J’essaye de ne pas leur donner 36 000 informations. Je veux un basket simple, et c’est finalement le plus difficile à faire. J’ai toujours été adepte d’un basket où l’on marque deux points de plus que l’adversaire mais je n’aime pas les étiquettes de coach offensif ou coach défensif. Je suis fier que nous ayons été la deuxième attaque de Jeep ÉLITE cette saison mais pour jouer un basket offensif, il faut avoir une bonne défense. Personnellement, j’ai toujours désiré un basket panache : jouer vite, simplement, courir, faire circuler la balle, proposer du beau jeu pour les spectateurs. Il faut jouer pour l’équipe, mais surtout jouer pour gagner. Le côté compétiteur l’emporte sur tout à mes yeux. Au niveau du travail, je n’ai jamais été un policier de la quantité, mais il faut doser juste ce qu’il faut selon les joueurs. Un coach qui ne connait pas l’anatomie et la physiologie des joueurs ne peut pas entraîner. Combien de fois je me suis adapté sur le moment selon leur état de forme ? Je m’adapte vis-à-vis de mon équipe, je ne veux pas les blesser, les détruire, les amener dans le rouge mais tirer le maximum du moment. Parfois, un jour de repos, c’est aussi un bon entraînement. Ce n’est pas parce que tu travailles 6h par jour que tu bosses bien. J’essaye de mettre les joueurs dans des conditions optimales et je pense que c’est le meilleur moyen d’en tirer le maximum.

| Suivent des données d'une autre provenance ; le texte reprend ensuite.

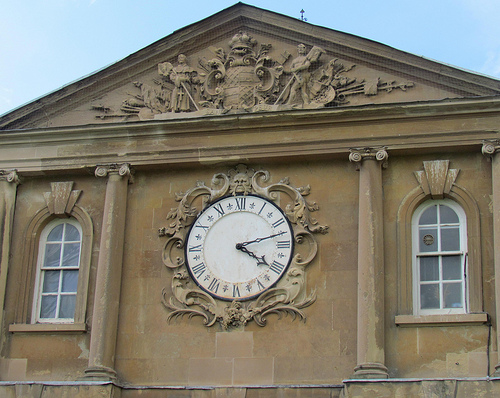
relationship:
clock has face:
[180, 191, 300, 301] [203, 211, 278, 286]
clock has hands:
[180, 191, 300, 301] [232, 230, 288, 269]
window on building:
[6, 156, 491, 334] [0, 1, 500, 396]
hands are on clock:
[232, 230, 288, 269] [180, 191, 300, 301]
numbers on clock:
[187, 196, 298, 304] [180, 191, 300, 301]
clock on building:
[180, 191, 300, 301] [0, 1, 500, 396]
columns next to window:
[92, 157, 404, 384] [6, 156, 491, 334]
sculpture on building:
[141, 29, 383, 110] [0, 1, 500, 396]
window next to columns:
[6, 156, 491, 334] [92, 157, 404, 384]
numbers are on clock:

Pour faire ce métier, il faut être constitué d’un tissu dur. Et je le suis, je crois que c’est l’une de mes qualités premières. Quand vous prenez votre poste dans un nouveau club, ça ne fait pas que des heureux, loin de là. Ensuite, j’ai toujours dit que j’assumerais toujours toutes les responsabilités mais je dis aussi que dans mon équipe, il n’y a qu’une seule philosophie, la mienne. Ce n’est peut-être pas la meilleure mais c’est la seule donc c’est la meilleure. S’il y a deux visions, c’est un problème. Trois, c’est un bordel et plus, je n’en parle même pas… J’ai ma vision, aux joueurs de me suivre, et la responsabilité sera pour moi. En cas de problème, je serai toujours en première ligne, le seul à qui l’on pourra réclamer des comptes. »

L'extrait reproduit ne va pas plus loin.